Grant approved to fight teen smoking
09/19/00
Teen-age smoking may take another hit with the approval of a grant to keep kids from lighting up.
The Green River Regional Health Council approved a grant for $29,600 to fund the Area Teen Advocacy Council for the current school year. The council, formed last year, will arm youths with information about the dangers of tobacco and prepare them to be mentors in their schools.
"Research shows that younger teens will listen when an older teen tells them something," said Mary Anne Long, research and project development coordinator at the Green River District Health Department. Long is a member of a health council subcommittee that applied for the grant.
Each participating school will send three students and an adult to a training workshop where they will learn about the dangers of tobacco use, pressures that lead to smoking and techniques to resist. Once armed with the information, they will learn how to encourage others not to start smoking or to stop if they have. And the teens will develop initiatives tailored to their schools' specific needs.
No date or location has been set yet for the training workshop, Long said.
The council plans to recruit 10 students from each participating school and successfully complete at least one initiative. Participating schools include Daviess County Beacon Central, Owensboro High School, Owensboro Catholic High School and high schools in Hancock, McLean, Ohio and Henderson counties. Also participating are Henderson County North and South Junior High Schools. Long said she thought Daviess County High School would participate as well, but she has not received a formal reply.
The council will meet in the middle and at the end of the school year to evaluate the program, Long said.

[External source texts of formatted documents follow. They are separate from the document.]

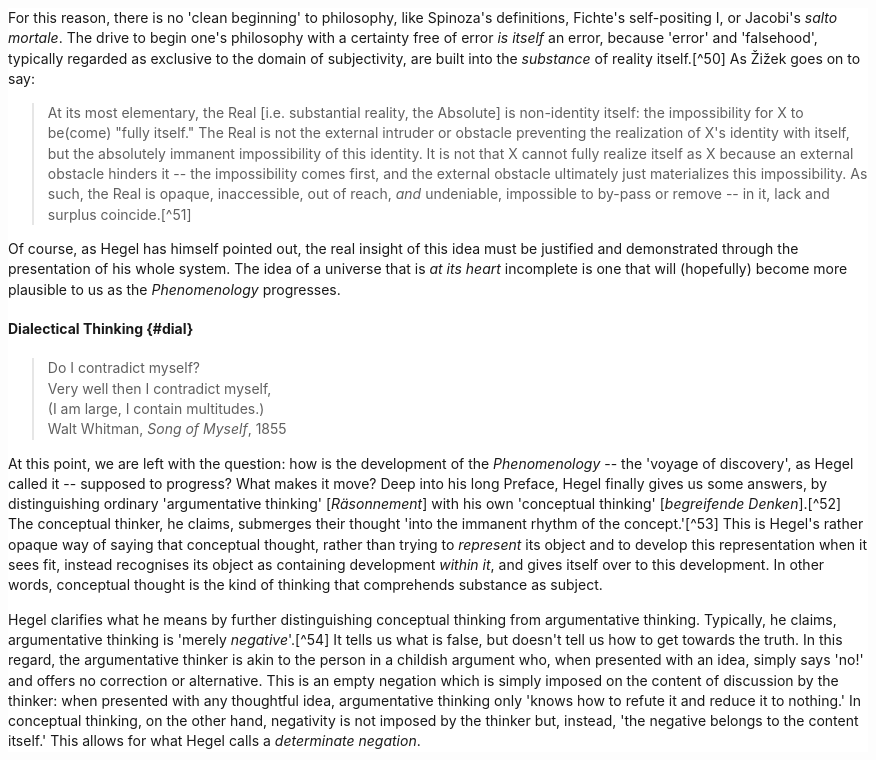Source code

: For this reason, there is no 'clean beginning' to philosophy, like Spinoza's
definitions, Fichte's self-positing I, or Jacobi's *salto mortale*. The drive to
begin one's philosophy with a certainty free of error *is itself* an error,
because 'error' and 'falsehood', typically regarded as exclusive to the domain
of subjectivity, are built into the *substance* of reality itself.[^50] As Žižek
goes on to say:

> At its most elementary, the Real [i.e. substantial reality, the Absolute] is
> non-identity itself: the impossibility for X to be(come) "fully itself." The
> Real is not the external intruder or obstacle preventing the realization of
> X's identity with itself, but the absolutely immanent impossibility of this
> identity. It is not that X cannot fully realize itself as X because an
> external obstacle hinders it -- the impossibility comes first, and the
> external obstacle ultimately just materializes this impossibility. As such,
> the Real is opaque, inaccessible, out of reach, *and* undeniable, impossible
> to by-pass or remove -- in it, lack and surplus coincide.[^51]

Of course, as Hegel has himself pointed out, the real insight of this idea must
be justified and demonstrated through the presentation of his whole system. The
idea of a universe that is *at its heart* incomplete is one that will
(hopefully) become more plausible to us as the *Phenomenology* progresses.

#### Dialectical Thinking {#dial}

<blockquote class="short epigraph">
Do I contradict myself?<br>
Very well then I contradict myself,<br>
(I am large, I contain multitudes.)
<footer>Walt Whitman, <em>Song of Myself</em>, 1855</footer></blockquote>

At this point, we are left with the question: how is the development of the
*Phenomenology* -- the 'voyage of discovery', as Hegel called it -- supposed to
progress? What makes it move? Deep into his long Preface, Hegel finally gives us
some answers, by distinguishing ordinary 'argumentative thinking'
[*Räsonnement*] with his own 'conceptual thinking' [*begreifende Denken*].[^52]
The conceptual thinker, he claims, submerges their thought 'into the immanent
rhythm of the concept.'[^53] This is Hegel's rather opaque way of saying that
conceptual thought, rather than trying to *represent* its object and to develop
this representation when it sees fit, instead recognises its object as
containing development *within it*, and gives itself over to this development.
In other words, conceptual thought is the kind of thinking that comprehends
substance as subject.

Hegel clarifies what he means by further distinguishing conceptual thinking from
argumentative thinking. Typically, he claims, argumentative thinking is 'merely
*negative*'.[^54] It tells us what is false, but doesn't tell us how to get
towards the truth. In this regard, the argumentative thinker is akin to the
person in a childish argument who, when presented with an idea, simply says
'no!' and offers no correction or alternative. This is an empty negation which
is simply imposed on the content of discussion by the thinker: when presented
with any thoughtful idea, argumentative thinking only 'knows how to refute it
and reduce it to nothing.' In conceptual thinking, on the other hand, negativity
is not imposed by the thinker but, instead, 'the negative belongs to the content
itself.' This allows for what Hegel calls a *determinate negation*.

Each day, more than 6,000 youths age 18 or younger try their first cigarette, according to the Centers for Disease Control. More than 3,000 become daily smokers. And one in three who are regular smokers will die of smoking related illnesses, the CDC says.
The need for smoking prevention programs was reinforced when a recent University of Kentucky health assessment showed that 54 percent of people in the seven-county Green River area smoked. The Green River area includes Daviess, Hancock, Ohio, McLean, Webster, Union and Henderson.

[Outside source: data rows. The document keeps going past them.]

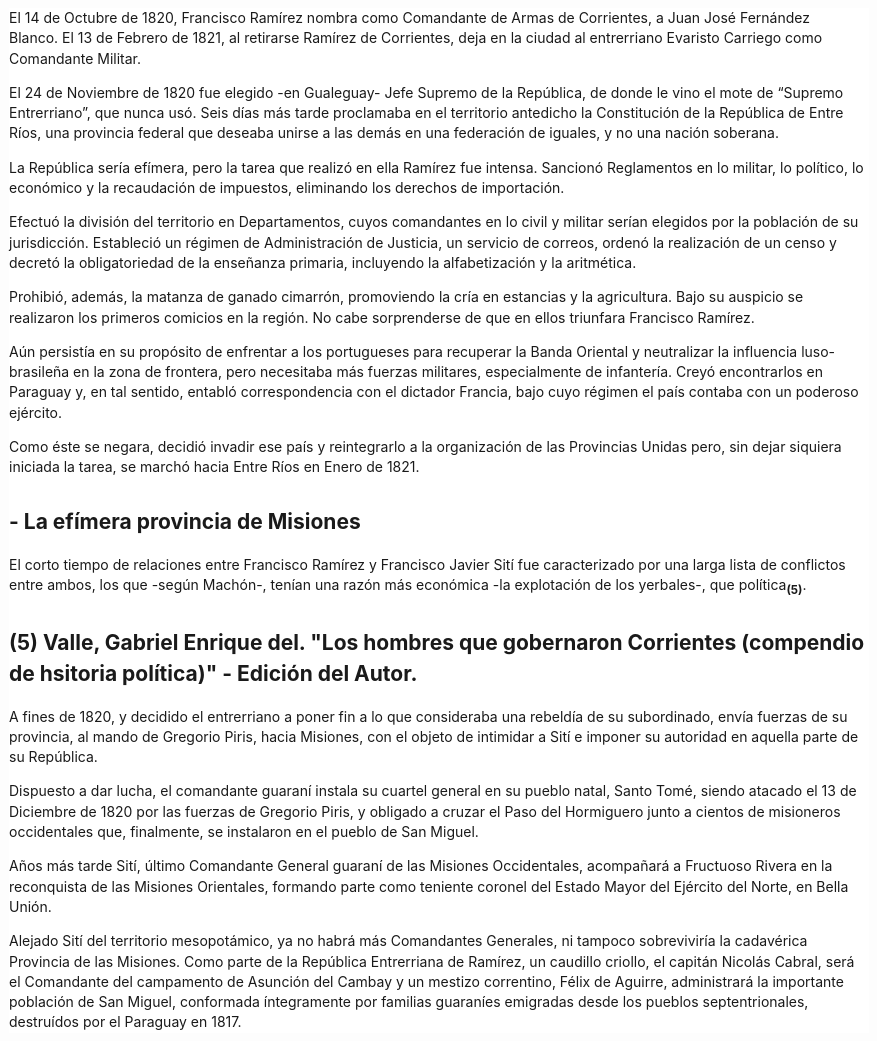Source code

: El 14 de Octubre de 1820, Francisco Ramírez nombra como Comandante de Armas de Corrientes, a Juan José Fernández Blanco. El 13 de Febrero de 1821, al retirarse Ramírez de Corrientes, deja en la ciudad al entrerriano Evaristo Carriego como Comandante Militar.

El 24 de Noviembre de 1820 fue elegido -en Gualeguay- Jefe Supremo de la República, de donde le vino el mote de “Supremo Entrerriano”, que nunca usó. Seis días más tarde proclamaba en el territorio antedicho la Constitución de la República de Entre Ríos, una provincia federal que deseaba unirse a las demás en una federación de iguales, y no una nación soberana.

La República sería efímera, pero la tarea que realizó en ella Ramírez fue intensa. Sancionó Reglamentos en lo militar, lo político, lo económico y la recaudación de impuestos, eliminando los derechos de importación.

Efectuó la división del territorio en Departamentos, cuyos comandantes en lo civil y militar serían elegidos por la población de su jurisdicción. Estableció un régimen de Administración de Justicia, un servicio de correos, ordenó la realización de un censo y decretó la obligatoriedad de la enseñanza primaria, incluyendo la alfabetización y la aritmética.

Prohibió, además, la matanza de ganado cimarrón, promoviendo la cría en estancias y la agricultura. Bajo su auspicio se realizaron los primeros comicios en la región. No cabe sorprenderse de que en ellos triunfara Francisco Ramírez.

Aún persistía en su propósito de enfrentar a los portugueses para recuperar la Banda Oriental y neutralizar la influencia luso-brasileña en la zona de frontera, pero necesitaba más fuerzas militares, especialmente de infantería. Creyó encontrarlos en Paraguay y, en tal sentido, entabló correspondencia con el dictador Francia, bajo cuyo régimen el país contaba con un poderoso ejército.

Como éste se negara, decidió invadir ese país y reintegrarlo a la organización de las Provincias Unidas pero, sin dejar siquiera iniciada la tarea, se marchó hacia Entre Ríos en Enero de 1821.

## **\- La efímera provincia de Misiones**

El corto tiempo de relaciones entre Francisco Ramírez y Francisco Javier Sití fue caracterizado por una larga lista de conflictos entre ambos, los que -según Machón-, tenían una razón más económica -la explotación de los yerbales-, que política<sub><strong>(5)</strong></sub>.

## **(5)** Valle, Gabriel Enrique del. "Los hombres que gobernaron Corrientes (compendio de hsitoria política)" - Edición del Autor.

A fines de 1820, y decidido el entrerriano a poner fin a lo que consideraba una rebeldía de su subordinado, envía fuerzas de su provincia, al mando de Gregorio Piris, hacia Misiones, con el objeto de intimidar a Sití e imponer su autoridad en aquella parte de su República.

Dispuesto a dar lucha, el comandante guaraní instala su cuartel general en su pueblo natal, Santo Tomé, siendo atacado el 13 de Diciembre de 1820 por las fuerzas de Gregorio Piris, y obligado a cruzar el Paso del Hormiguero junto a cientos de misioneros occidentales que, finalmente, se instalaron en el pueblo de San Miguel.

Años más tarde Sití, último Comandante General guaraní de las Misiones Occidentales, acompañará a Fructuoso Rivera en la reconquista de las Misiones Orientales, formando parte como teniente coronel del Estado Mayor del Ejército del Norte, en Bella Unión.

Alejado Sití del territorio mesopotámico, ya no habrá más Comandantes Generales, ni tampoco sobreviviría la cadavérica Provincia de las Misiones. Como parte de la República Entrerriana de Ramírez, un caudillo criollo, el capitán Nicolás Cabral, será el Comandante del campamento de Asunción del Cambay y un mestizo correntino, Félix de Aguirre, administrará la importante población de San Miguel, conformada íntegramente por familias guaraníes emigradas desde los pueblos septentrionales, destruídos por el Paraguay en 1817.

The grant, a joint effort of several local agencies, will be administered through the Henderson County community coalition, H.O.P.E. Inc., a community-based group of residents that has raised funds for prevention activities. Founded in the 1988, the group has sponsored forums to tackle the issue of youth drug abuse in Henderson.
The Owensboro area teen council was formed last year with a grant from the American Cancer Society and tackled several forms of drug abuse, Long said. However, some schools did target tobacco use. Students conducted surveys and developed curriculums to cut the numbers of teen smokers.
"We felt very good about it because each school completed an intervention," Long said.
The health council, which received the funds from the state's tobacco settlement money, also approved $9,900 for programs to educate pregnant women about the dangers of using tobacco and secondhand smoke. The Green River Area District Health Department will administer that grant.
Also approved was $6,000 for a school nurse program aimed to curb teen-age smoking. Administered by Owensboro Mercy Health System, the program will target students in the Daviess County and Owensboro school systems as well as at Owensboro Catholic High School.